Subcloning of pnpe and pnp: -: Tn5 genes in plasmid pBR322
The molecular weight of the polynucleotide phosphorylase subunits (Portier C. (1975),
Quaternary structure of polynucleotide phosphorylase from Escherichia coli: evidence of a complex between two types of polypeptide chains. Eur. J. Biochem. 55 573-582), suggest that the genes require about 1.5 Md of DNA coding capacity. This represents approximately 50% of the EcoRI HindIII fragment which probably contains the intact pnp gene. This fragment is cloned into pBR32 and many hybrid plasmids with a molecular weight corresponding to 5.8 Md (2.8 Md the pBR322 + 3 Md fragment) are selected. One of them, pBP111, has a single EcoRI, HindIII, and SmaI site. This plasmid transforms the JC357 strain with a high frequency giving the Pnp +, Apr and Tcs clones.
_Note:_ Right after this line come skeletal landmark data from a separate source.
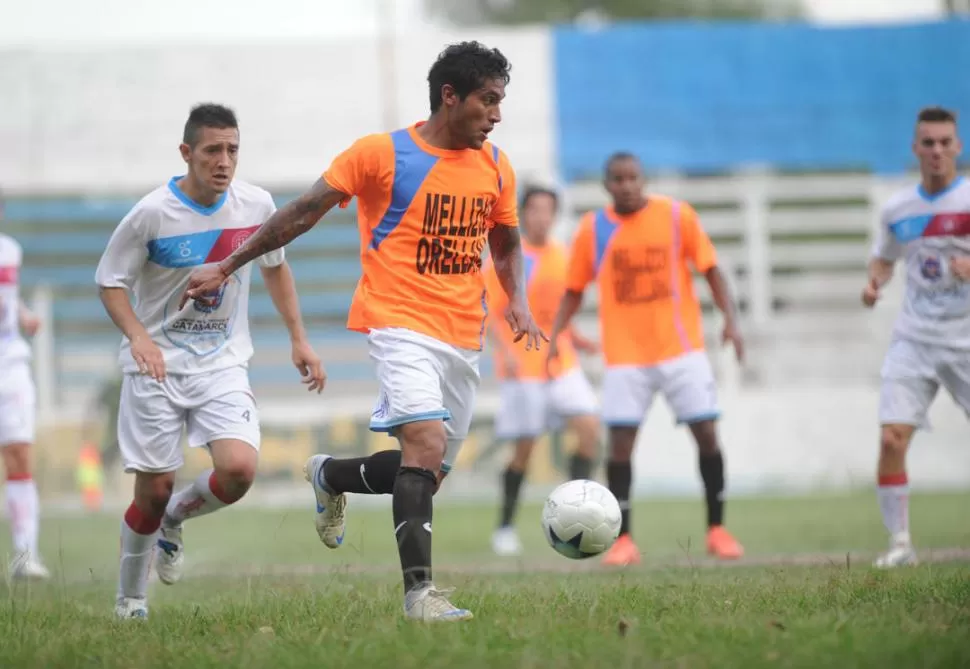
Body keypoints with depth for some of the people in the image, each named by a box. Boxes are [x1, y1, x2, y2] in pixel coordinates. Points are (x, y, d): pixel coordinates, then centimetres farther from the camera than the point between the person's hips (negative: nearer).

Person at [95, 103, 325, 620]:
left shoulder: (256, 206, -3)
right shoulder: (152, 213, -13)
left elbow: (275, 268, 16)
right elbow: (110, 281, -4)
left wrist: (299, 339, 12)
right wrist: (139, 337, -21)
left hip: (223, 365, 2)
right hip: (157, 365, -2)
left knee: (238, 469, -19)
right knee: (154, 488, -2)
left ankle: (174, 520, 13)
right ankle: (130, 600, 20)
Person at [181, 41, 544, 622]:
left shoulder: (496, 167, 9)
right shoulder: (382, 154, -7)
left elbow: (507, 246, 25)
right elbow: (304, 213, -1)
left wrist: (517, 301, 5)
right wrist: (226, 267, 0)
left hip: (466, 339, 6)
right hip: (401, 325, -6)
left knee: (428, 474, 10)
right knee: (427, 442, -25)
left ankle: (330, 476, 39)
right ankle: (419, 590, -24)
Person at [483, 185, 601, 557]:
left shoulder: (561, 256, 10)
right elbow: (487, 313, -8)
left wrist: (577, 341, 10)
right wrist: (504, 351, -21)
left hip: (561, 363, 5)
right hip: (522, 368, -5)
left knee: (589, 428, -11)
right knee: (525, 447, -3)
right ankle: (505, 528, 12)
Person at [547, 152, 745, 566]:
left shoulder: (677, 216, -2)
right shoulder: (593, 229, 2)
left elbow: (710, 270, 2)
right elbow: (574, 290, 10)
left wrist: (730, 319, -9)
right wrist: (555, 335, -2)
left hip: (681, 347, 0)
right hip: (625, 357, 1)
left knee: (706, 434, -4)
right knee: (620, 442, -8)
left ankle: (717, 530, 10)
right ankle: (623, 540, 1)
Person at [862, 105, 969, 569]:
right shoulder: (897, 209, 7)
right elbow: (884, 257, 24)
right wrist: (874, 283, 3)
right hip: (913, 339, 3)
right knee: (891, 440, -10)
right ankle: (899, 543, -1)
 The polynucleotide phosphorylase activity determined either by exchange or by phosphorolysis (results shown in Table I) shows that the crude extract contains an activity 10 to 20 times higher for JC357 / pBP111 than for the wild-type strain. These results demonstrate that the pnp gene is certainly located in the 3Md EcoR1-HindIII fragment.

 The genotypes of the bacterial strains used and the phenotypes of the plasmids of the prior art are listed in Table III.
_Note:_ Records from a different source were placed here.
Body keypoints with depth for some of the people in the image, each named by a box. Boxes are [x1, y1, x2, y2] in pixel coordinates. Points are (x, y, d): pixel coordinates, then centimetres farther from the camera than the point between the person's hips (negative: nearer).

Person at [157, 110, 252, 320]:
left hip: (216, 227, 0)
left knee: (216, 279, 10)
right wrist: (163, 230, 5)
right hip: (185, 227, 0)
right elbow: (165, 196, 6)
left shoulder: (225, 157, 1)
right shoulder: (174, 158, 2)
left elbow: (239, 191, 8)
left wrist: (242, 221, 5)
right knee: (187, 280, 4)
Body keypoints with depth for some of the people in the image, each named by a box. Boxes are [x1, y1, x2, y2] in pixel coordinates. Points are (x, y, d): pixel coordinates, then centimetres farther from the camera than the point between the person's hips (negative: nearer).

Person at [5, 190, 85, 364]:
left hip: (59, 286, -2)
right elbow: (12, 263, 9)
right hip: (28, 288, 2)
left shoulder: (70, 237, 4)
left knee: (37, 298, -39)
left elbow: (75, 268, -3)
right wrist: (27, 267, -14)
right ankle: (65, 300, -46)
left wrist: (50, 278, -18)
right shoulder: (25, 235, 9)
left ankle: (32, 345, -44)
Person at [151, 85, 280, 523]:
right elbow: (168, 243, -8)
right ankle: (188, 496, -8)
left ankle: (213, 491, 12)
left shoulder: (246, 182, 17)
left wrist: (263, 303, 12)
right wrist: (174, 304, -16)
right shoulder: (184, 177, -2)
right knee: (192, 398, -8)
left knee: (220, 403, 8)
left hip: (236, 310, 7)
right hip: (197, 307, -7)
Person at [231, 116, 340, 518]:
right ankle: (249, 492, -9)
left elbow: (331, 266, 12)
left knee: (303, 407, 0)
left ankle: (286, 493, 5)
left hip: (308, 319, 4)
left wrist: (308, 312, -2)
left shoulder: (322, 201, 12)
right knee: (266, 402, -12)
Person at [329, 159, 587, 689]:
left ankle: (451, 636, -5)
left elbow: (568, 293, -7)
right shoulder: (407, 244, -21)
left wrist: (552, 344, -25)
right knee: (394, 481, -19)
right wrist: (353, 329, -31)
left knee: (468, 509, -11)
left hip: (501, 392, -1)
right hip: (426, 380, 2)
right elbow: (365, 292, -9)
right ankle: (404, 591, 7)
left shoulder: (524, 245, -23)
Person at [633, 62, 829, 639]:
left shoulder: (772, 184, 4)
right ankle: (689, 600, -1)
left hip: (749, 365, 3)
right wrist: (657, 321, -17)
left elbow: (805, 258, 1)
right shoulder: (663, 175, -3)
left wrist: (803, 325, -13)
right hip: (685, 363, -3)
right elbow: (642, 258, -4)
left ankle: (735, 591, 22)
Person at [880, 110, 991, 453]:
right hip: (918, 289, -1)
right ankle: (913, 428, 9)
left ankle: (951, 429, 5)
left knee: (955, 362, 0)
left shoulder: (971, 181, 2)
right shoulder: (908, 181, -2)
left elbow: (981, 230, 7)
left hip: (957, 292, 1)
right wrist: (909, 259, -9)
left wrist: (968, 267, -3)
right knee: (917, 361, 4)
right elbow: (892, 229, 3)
 Further restriction-based studies of DNA carrying the pnp gene lead to plasmids schematically shown in Figure 3 and exhibiting phenotypes shown in Table II.

 This study demonstrates that the pnp gene is located to the left of HpaI3 and extends beyond the PstI3 site.

TABLE III
Bacterial strains

<tb> Strains <SEP> Genotype <SEP> Origin <SEP> / <SEP> reference
<tb> JC <SEP> 1553 <SEP> F- <SEP> argG6, <SEP> metB1, <SEP> his1, <SEP> leu6, <SEP> recA1, <SEP> C <SEP> G <SEP> S <SEP> C <SEP> a
<tb><SEP> mt112, <SEP> xy17, <SEP> malA1, <SEP> gal6, <SEP> lacY1,
<tb><SEP> rpsL104, <SEP> tonA2, <SEP> tsxl, <SEP>#R,<SEP><SEP># -,
<tb><SEP> supE44
<tb> JC <SEP> 355 <SEP> F- <SEP> argG6, <SEP> metB1, <SEP> his1, <SEP> leu6, <SEP> mt12, <SEP> C <SEP> G <SEP> S <SEP> C <SEP> a
<tb><SEP> xy17, <SEP> malA1, <SEP> gal6, <SEP> lacY1, <SEP> tonA2,
<tb><SEP> tsxl, <SEP>#R,<SEP><SEP> R-, <SEP> supE44
<tb> JCH5 / JC <SEP> 1553 <SEP> F '<SEP> argG + / JC <SEQ> 1553 <SEP> R. <SEP> Takata
<tb> JC <SEP> 3559 <SEP> rspL <SEP> derivative <SEP> of <SEP> JC <SEP> 355
<tb><SEP> (spontaneous <SEP> mutant)
<tb> JC <SEP> 3560 <SEP> pnp :: Tn5 <SEP> derivative <SEP> of <SEP> JC <SEP> 3559
<tb><SEP> transduction <SEP> P1
<tb> JC <SEP> 357 <SEP> Derived <SEP> recA <SEP> from <SEP> JC <SEP> 3560
<tb><SEP> Plasmids
<tb><SEP> Phenotype
<tb> pACYC <SEP> 184 <SEP> Cmr <SEP> Tcr <SEP> Chang <SEP> and <SEP> Cohen <SEP> (1978)
<tb> PBR <SEP> 322 <SEP> Apr, <SEP> Tcr <SEP> Bolivaret <SEP> al. <SEP> (1977)
<tb> Col i Genetic Stock Center, Yale University, USA

Claims (9)

 1) Plasmid, characterized in that it comprises at least:  the bacterial DNA fragment carrying the structural gene of the polynucleotide phosphorylase, and  a DNA fragment of a bacterial plasmid.  2) Plasmid according to claim 1, characterized in that the DNA fragment of a bacterial plasmid comes from pBR322.  3) Plasmid according to one of claims 1 and 2, characterized in that the bacterial DNA fragment carrying the structural gene of the polynucleotide phosphorylase measures about 1.5 Md.  -4) Plasmid according to one of claims 1 to 3, pBP 280 and pBP 111.  5) Process for the preparation of a plasmid according to one of claims 1 to 4, characterized in that it incorporates in a bacterial plasmid a fragment of ADs carrying the pnp gene and a neighboring gene conferring a particular phenotype . argg  6) Method according to claim 5, characterized in that the particular phenotype is the phenotype  7) strains transformed with a plasmid according to one of claims 1 to 4.  8) Strains according to claim 7, characterized in that it is Escherichia coli.  9) A method for preparing polynucleotide phosphorylase by fermentation of a culture medium with a strain according to one of claims 7 and 8 and recovery of the polynucleotide phosphorylase produced.